Amended v1.0.0 module

The upcoming Go 1.25.2 and Go 1.24.8 releases will include an amended version of the In Process v1.0.0 module to comply with the clarified rules on Pairwise Consistency Tests.

The amended module is in lib/fips140/v1.0.0-c2097c7c.zip, but the "official" version remains v1.0.0, and you can continue using GOFIPS140=v1.0.0.

The updated Security Policy has been submitted to the lab, and you can find a copy along with an updated attestation in your shared folder.

ESV Operating Environments

We submitted the new entropy source upstream, and we are close to completing sample collection.

The list of Operating Environments is here, with changes compared to the v1.0.0 CMVP submission in bold.

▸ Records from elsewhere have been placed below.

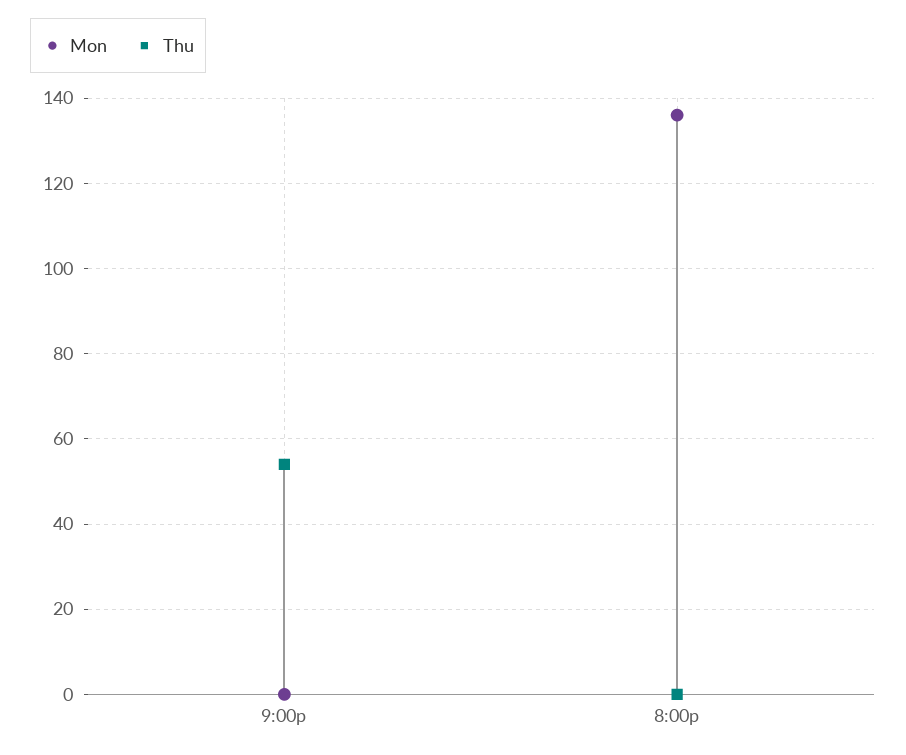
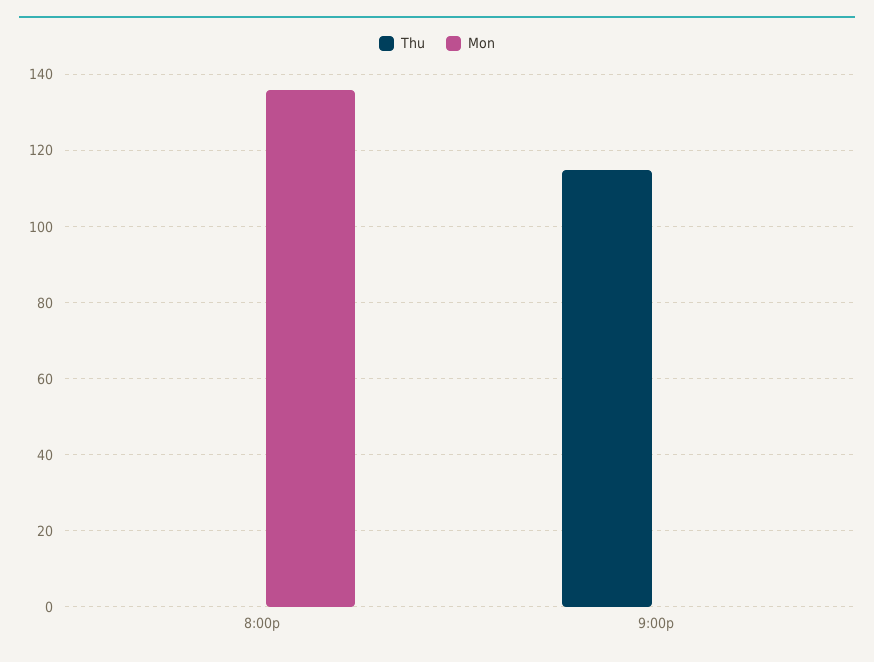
  {
    "Mon": {
      "9:00p": 0,
      "8:00p": 135
    },
    "Thu": {
-     "9:00p": 55,
+     "9:00p": 115,
      "8:00p": 0
    }
  }

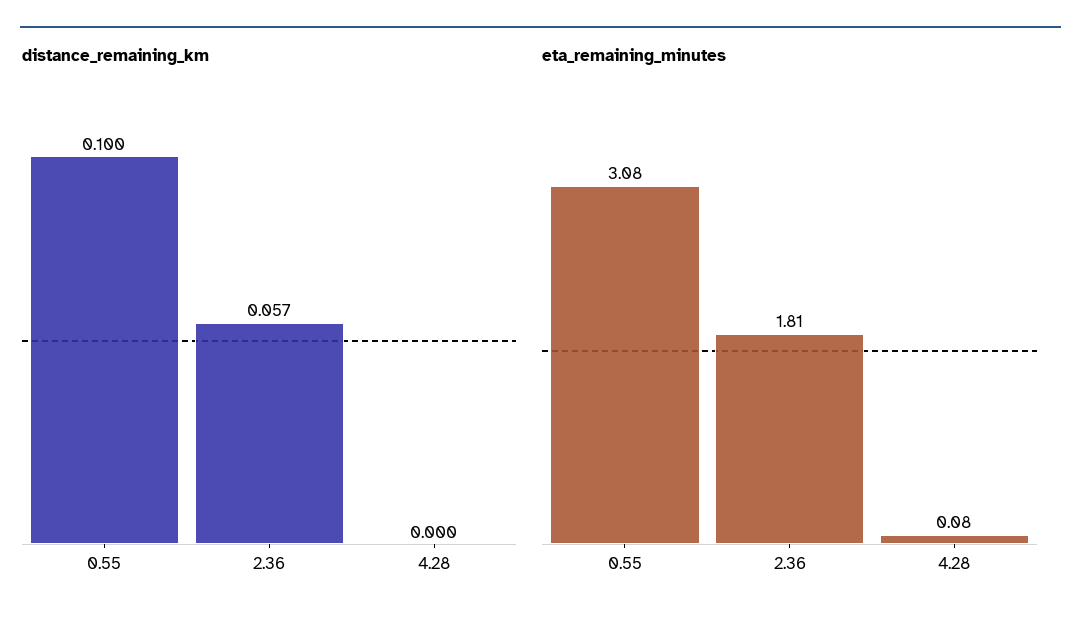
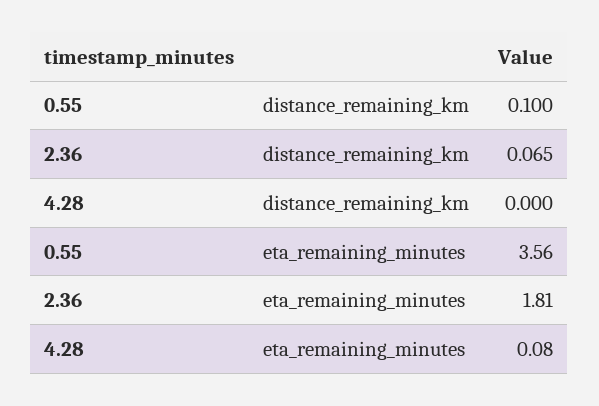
  {
    "distance_remaining_km": {
      "0.55": 0.1,
-     "2.36": 0.057,
+     "2.36": 0.065,
      "4.28": 0
    },
    "eta_remaining_minutes": {
-     "0.55": 3.08,
+     "0.55": 3.56,
      "2.36": 1.81,
      "4.28": 0.08
    }
  }

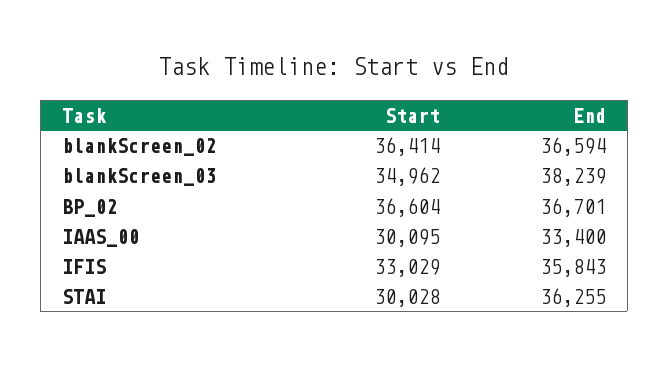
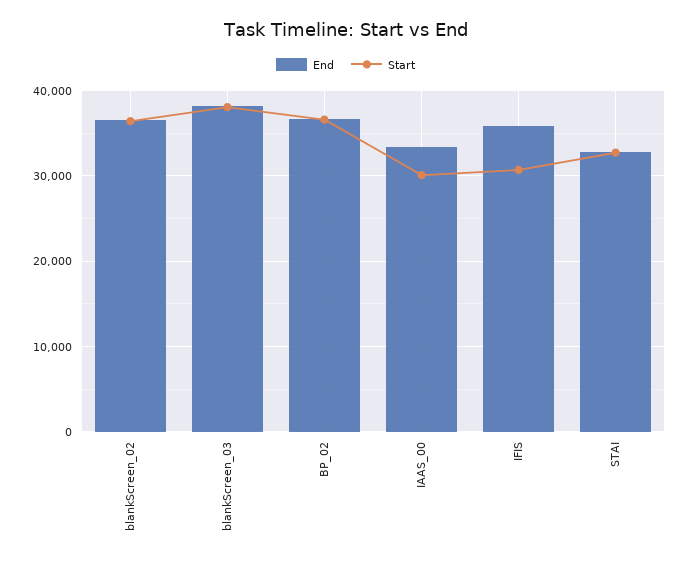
  {
    "Start": {
      "blankScreen_02": 36414,
-     "blankScreen_03": 34962,
+     "blankScreen_03": 38000,
      "BP_02": 36604,
      "IAAS_00": 30095,
-     "IFIS": 33029,
+     "IFIS": 31000,
-     "STAI": 30028
+     "STAI": 33000
    },
    "End": {
      "blankScreen_02": 36594,
      "blankScreen_03": 38239,
      "BP_02": 36701,
      "IAAS_00": 33400,
      "IFIS": 35843,
-     "STAI": 36255
+     "STAI": 33000
    }
  }

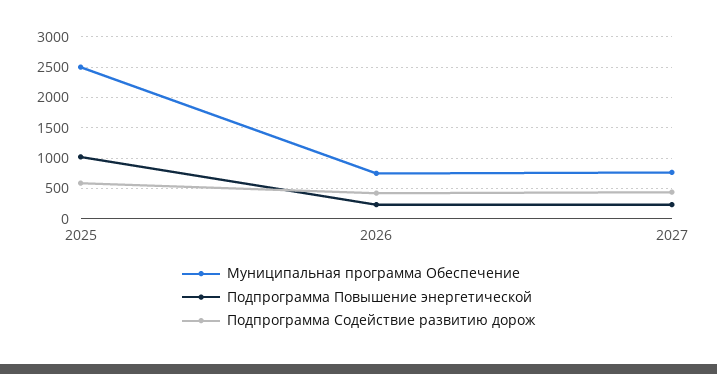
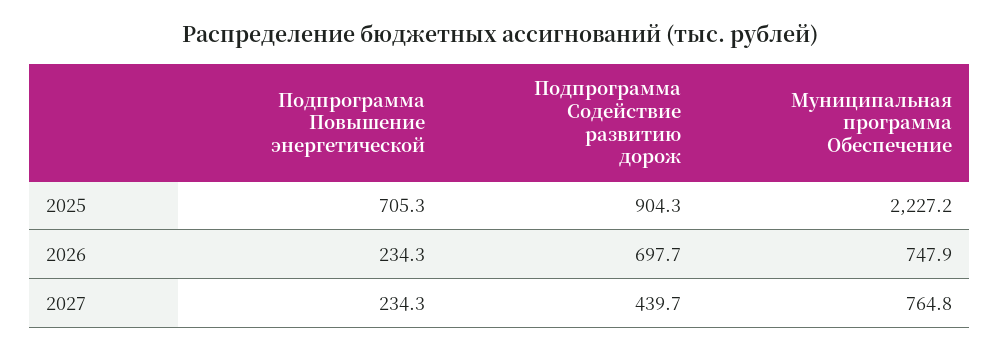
  {
    "Муниципальная программа Обеспечение": {
-     "2025": 2500,
+     "2025": 2227.2,
      "2026": 747.9,
      "2027": 764.8
    },
    "Подпрограмма Повышение энергетической": {
-     "2025": 1000,
+     "2025": 705.3,
      "2026": 234.3,
      "2027": 234.3
    },
    "Подпрограмма Содействие развитию дорож": {
-     "2025": 600,
+     "2025": 904.3,
-     "2026": 400,
+     "2026": 697.7,
      "2027": 439.7
    }
  }

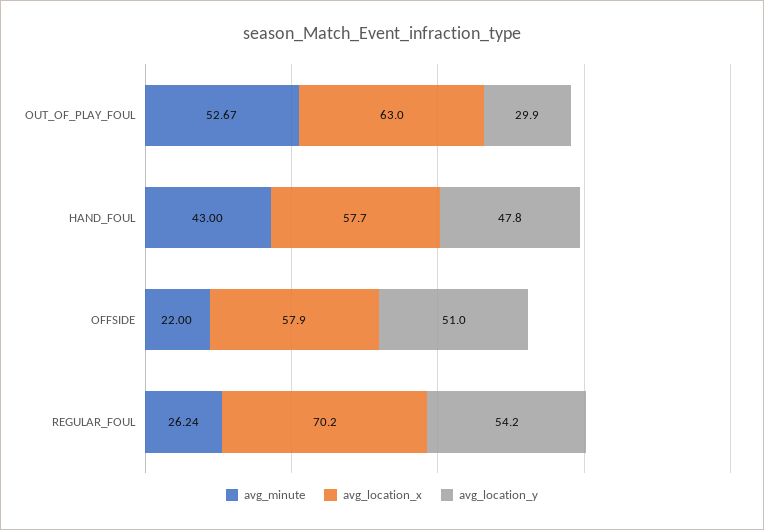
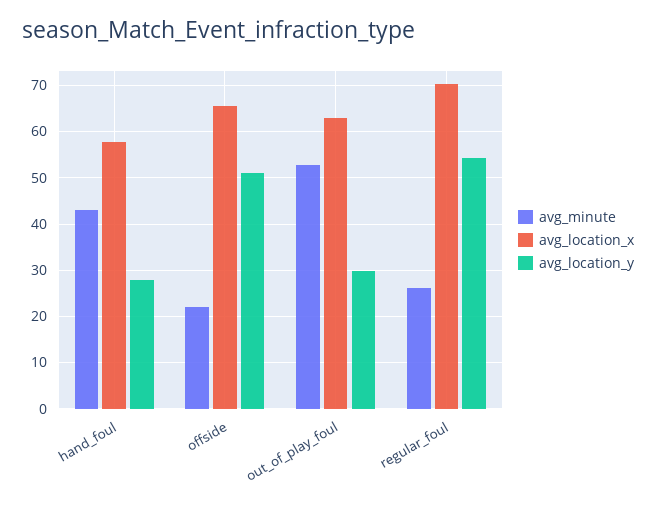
  {
    "avg_minute": {
      "OUT_OF_PLAY_FOUL": 52.67,
      "HAND_FOUL": 43,
      "OFFSIDE": 22,
      "REGULAR_FOUL": 26.24
    },
    "avg_location_x": {
      "OUT_OF_PLAY_FOUL": 63,
      "HAND_FOUL": 57.7,
-     "OFFSIDE": 57.9,
+     "OFFSIDE": 66,
      "REGULAR_FOUL": 70.2
    },
    "avg_location_y": {
      "OUT_OF_PLAY_FOUL": 29.9,
-     "HAND_FOUL": 47.8,
+     "HAND_FOUL": 28,
      "OFFSIDE": 51,
      "REGULAR_FOUL": 54.2
    }
  }

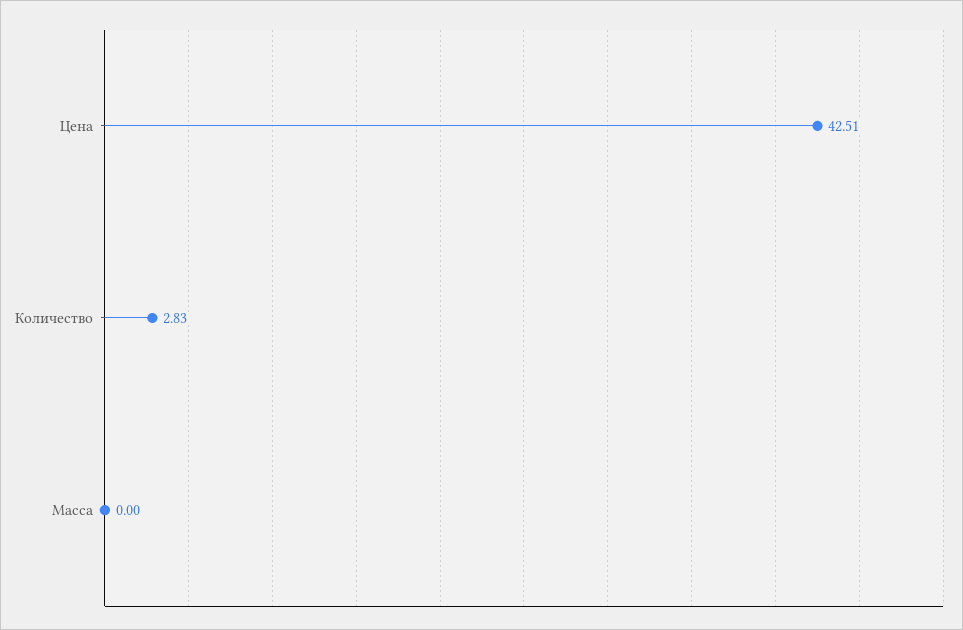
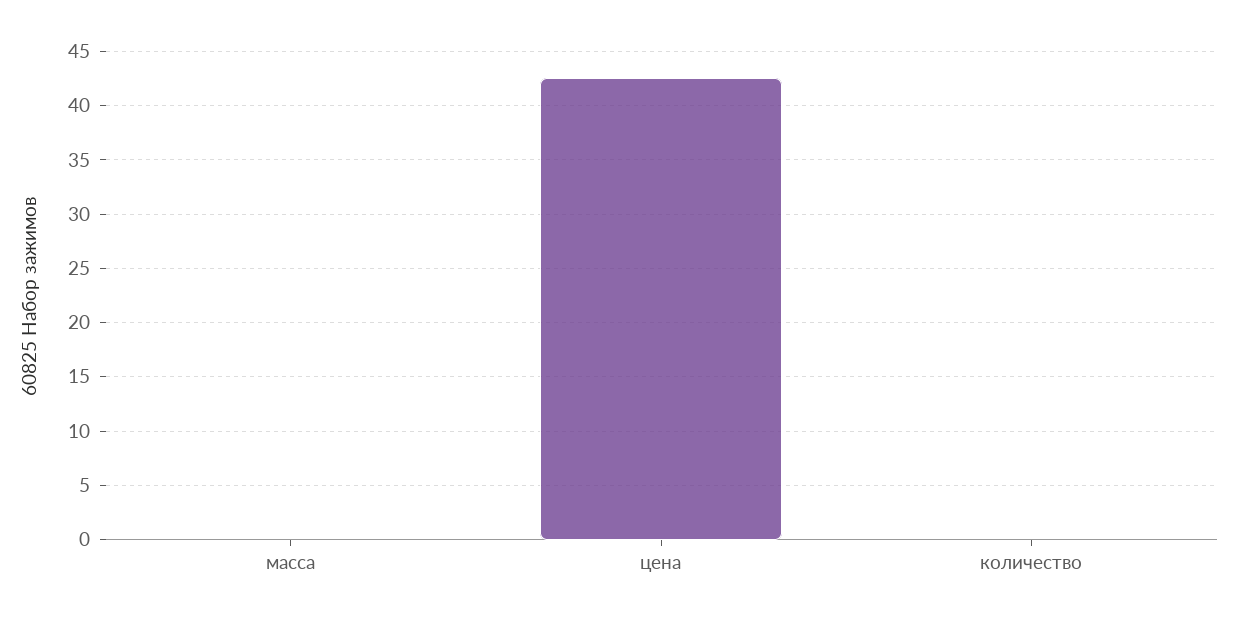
  {
    "Цена": 42.51,
-   "Количество": 2.83,
+   "Количество": 0,
    "Масса": 0
  }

The source is somewhat slow and conservative, because we intend for it to be used for many years unchanged on disparate platforms. Measuring fewer memory accesses would have been sufficient on e.g. linux/amd64, but resulted in failed self-tests on a faster M2 Ultra with lower timer resolution. Let us know if you encounter any performance issue on the first use of random bytes.

x/crypto/ssh FIPS 140-3 mode

Like crypto/tls, golang.org/x/crypto/ssh now also automatically disables non-approved algorithms if FIPS 140-3 mode is enabled (e.g. with GOFIPS140=v1.0.0).

Note that until the new enforcement bypass is implemented this will not work with the stricter GODEBUG=fips140=only mode, because the default key exchange is an approved hybrid of an approved PQ KEM (ML-KEM) and a non-approved ECDH key exchange (X25519).

At the moment, we recommend using GODEBUG=fips140=only as a debug tool, not in production.